Let’s simply say this is not the way in which the leaders of Tunisia and Algeria wanted to start 2011. Both had experienced varying degrees of protests, violence and killings. In Tunisia, it was a lack of opportunity. In Algeria, trouble brewed around not getting access to food at a reasonable price.
It is not a pretty picture, but what is framing the debates in these countries and the need in Tunisia and Algeria for protesters to take to the streets?
The answer, not surprisingly in the Middle East, is both complex and simple at the same time. The countries don’t have a track record of political openness, which at the end of the day eventually comes back to haunt those in power.
“The challenge is, if we don’t have the global governance systems that can come to the party in terms of dealing with that level of interconnectedness, we could see small trigger events of local crises turn into regional or global crises and that is the real fear our report expresses,” says Nick Davis, co-author of the Global Risks 2011 from the World Economic Forum.
Davis is referring to a “retrenchment from globalization” as one of the five risks to watch in the medium term. This past week, it happened in the present. This is not a move away from the WTO, or the IMF, by countries in the region, but something more tangible on the ground – the younger generation has had enough. Access to the internet and information from outside combined with a lack of opportunity inside is a volatile cocktail.
The math is stacked against the Arab youth. On our program, we have talked about the need to create 100 million jobs to just stand still on the unemployment front, since birth rates in the region are at the top of the global league tables.
For example, in Tunisia unemployment is at 14 percent in the general population and nearly double that amongst those below the age of 25. That pressure underscores another risk in the WEF report, demographic challenges.
This tale of unrest and the use of extremely heavy government force to quell protests is even more complex because in Tunisia, President Zein al-Abidine Ben Ali's government has had economic reform on the priority list.
The Mediterranean country of just 10 million people has grown an average of five percent during the past decade. The “Made in Tunisia” label can be found in global retail chains in shopping malls throughout Europe - ditto for the country's agricultural products. The President has been trying to move his people up the so-called value chain to more high-end industries and has signed trade agreements with the U.S. and European Union going back to the early1990s.
But in reality, according to Middle East veteran Jeremy Greenstock, results have taken too long in a less than open political climate. Greenstock ended his diplomatic career as Britain’s ambassador to the United Nations, but spent years in the region.
Leadership, says the former ambassador “is usually around one personality or one president. Creating a dynasty out of that is more dangerous.” He referenced the 30-year rule of Egyptian President Hosni Mubarak as a prime example.
Tunisia, Algeria and Egypt fit into what I call the middle-bulge countries of the world in terms of per-capita income. Ranked in the latest IMF survey at at 82, 97, and 103 respectively, they have certainly made sizable gains with, for example, per-capita income in Tunisia at $9,500 per year.
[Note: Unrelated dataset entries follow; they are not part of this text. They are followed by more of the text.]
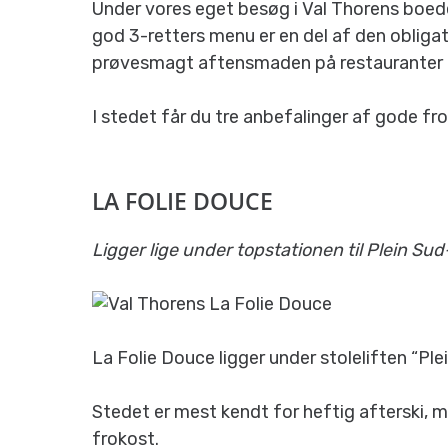
Under vores eget besøg i Val Thorens boede
god 3-retters menu er en del af den obligat
prøvesmagt aftensmaden på restauranter u
I stedet får du tre anbefalinger af gode fr
LA FOLIE DOUCE
Ligger lige under topstationen til Plein Sud-
La Folie Douce ligger under stoleliften “Plei
Stedet er mest kendt for heftig afterski, 
frokost.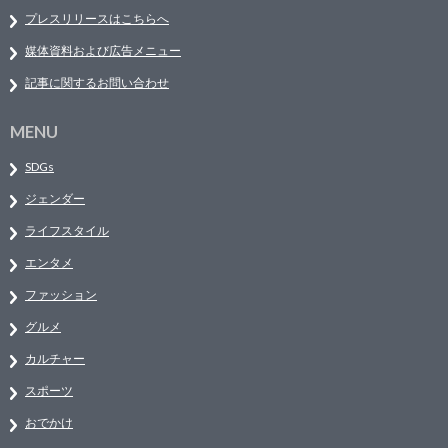
プレスリリースはこちらへ
媒体資料および広告メニュー
記事に関するお問い合わせ
MENU
SDGs
ジェンダー
ライフスタイル
エンタメ
ファッション
グルメ
カルチャー
スポーツ
おでかけ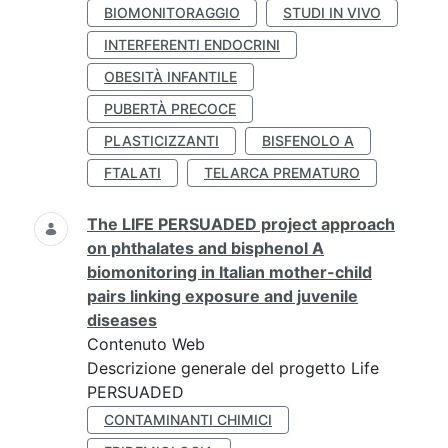
BIOMONITORAGGIO
STUDI IN VIVO
INTERFERENTI ENDOCRINI
OBESITÀ INFANTILE
PUBERTÀ PRECOCE
PLASTICIZZANTI
BISFENOLO A
FTALATI
TELARCA PREMATURO
The LIFE PERSUADED project approach
on phthalates and bisphenol A
biomonitoring in Italian mother-child
pairs linking exposure and juvenile
diseases
Contenuto Web
Descrizione generale del progetto Life
PERSUADED
CONTAMINANTI CHIMICI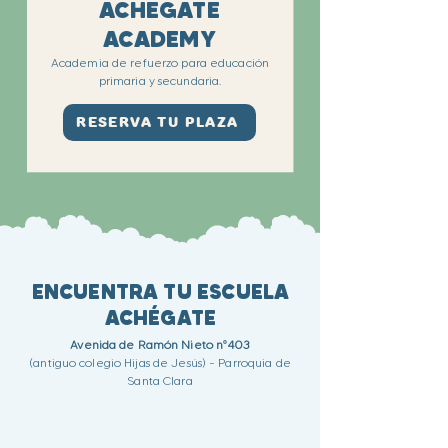
ACHEGATE
ACADEMY
Academia de refuerzo para educación
primaria y secundaria.
RESERVA TU PLAZA
ENCUENTRA TU ESCUELA
ACHÉGATE
Avenida de Ramón Nieto nº403
(antiguo colegio Hijas de Jesús) - Parroquia de
Santa Clara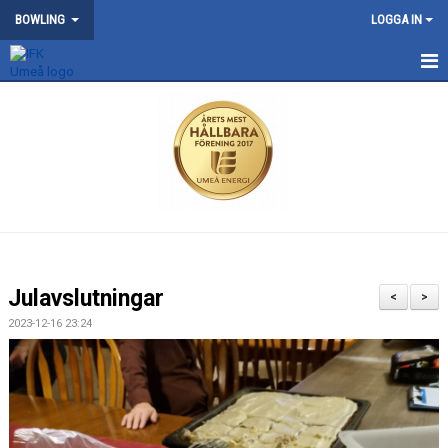
BOWLING
LOGGA IN
START
NYHETER
KONTAKT
OM BOWLINGSEKTIONEN
TÄVLING
Julavslutningar
<
>
2023-12-16 23:24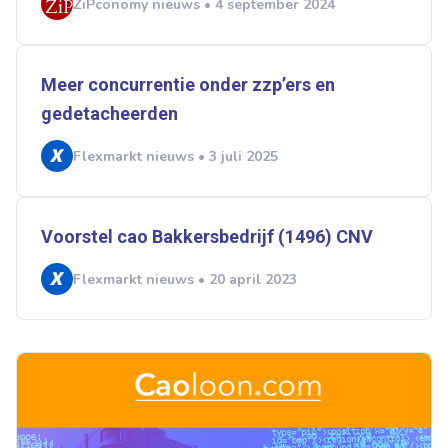
ZiPconomy nieuws • 4 september 2024
Meer concurrentie onder zzp’ers en
gedetacheerden
Flexmarkt nieuws • 3 juli 2025
Voorstel cao Bakkersbedrijf (1496) CNV
Flexmarkt nieuws • 20 april 2023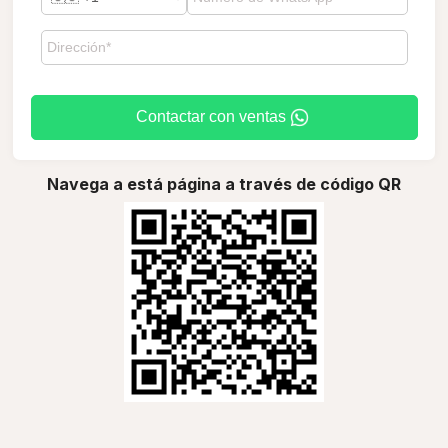
Contactar con ventas
Navega a está página a través de código QR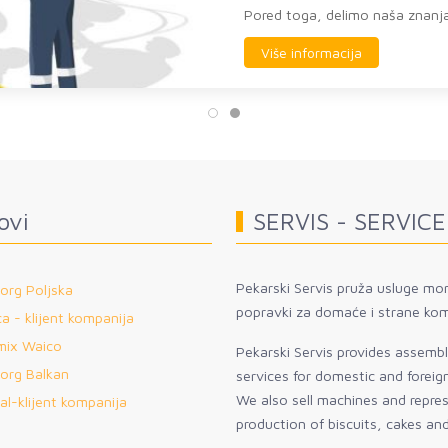
Pored toga, delimo naša znanja 
Više informacija
ovi
SERVIS - SERVICE
Pekarski Servis pruža usluge mon
org Poljska
popravki za domaće i strane kom
a - klijent kompanija
mix Waico
Pekarski Servis provides assembly
org Balkan
services for domestic and forei
We also sell machines and repre
al-klijent kompanija
production of biscuits, cakes an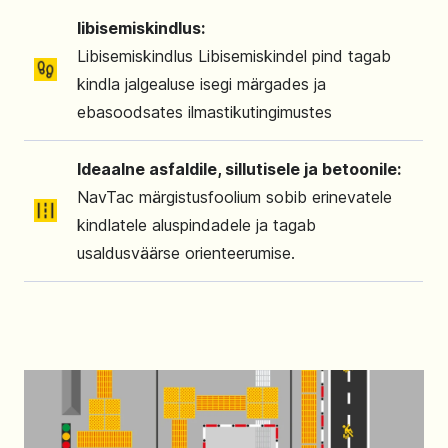
libisemiskindlus:
Libisemiskindlus Libisemiskindel pind tagab
kindla jalgealuse isegi märgades ja
ebasoodsates ilmastikutingimustes
Ideaalne asfaldile, sillutisele ja betoonile:
NavTac märgistusfoolium sobib erinevatele
kindlatele aluspindadele ja tagab
usaldusväärse orienteerumise.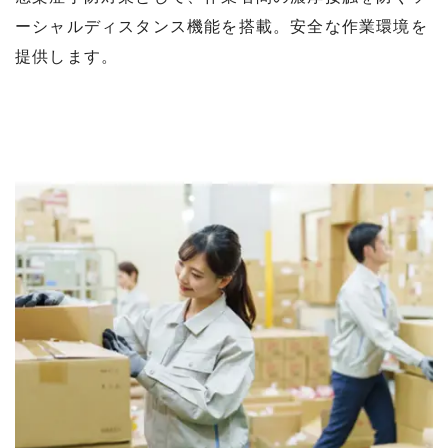
ーシャルディスタンス機能を搭載。安全な作業環境を
提供します。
Look further down the list and you will find Yemen, ranking at 135, with a per-capita income of $2,500 per annum and you can see why elements of al Qaeda have moved in. This goes back to the point made by the WEF’s co-author Davis, when he referred to local problems becoming regional or global problems.
And this, says a long-term player in the region, Saeb Eigner of Lonworld, holds back investment. “In North Africa, the issue from a business perspective in order to have a medium-term investment rather than a short-term investment is creating a degree of sustainability and institutional building.”
Sustainability and institutional building both sound a bit too predictable for those seeking high returns for high risks, but after what transpired this week in North Africa being "boring" and more open might just have avoided unrest and violence.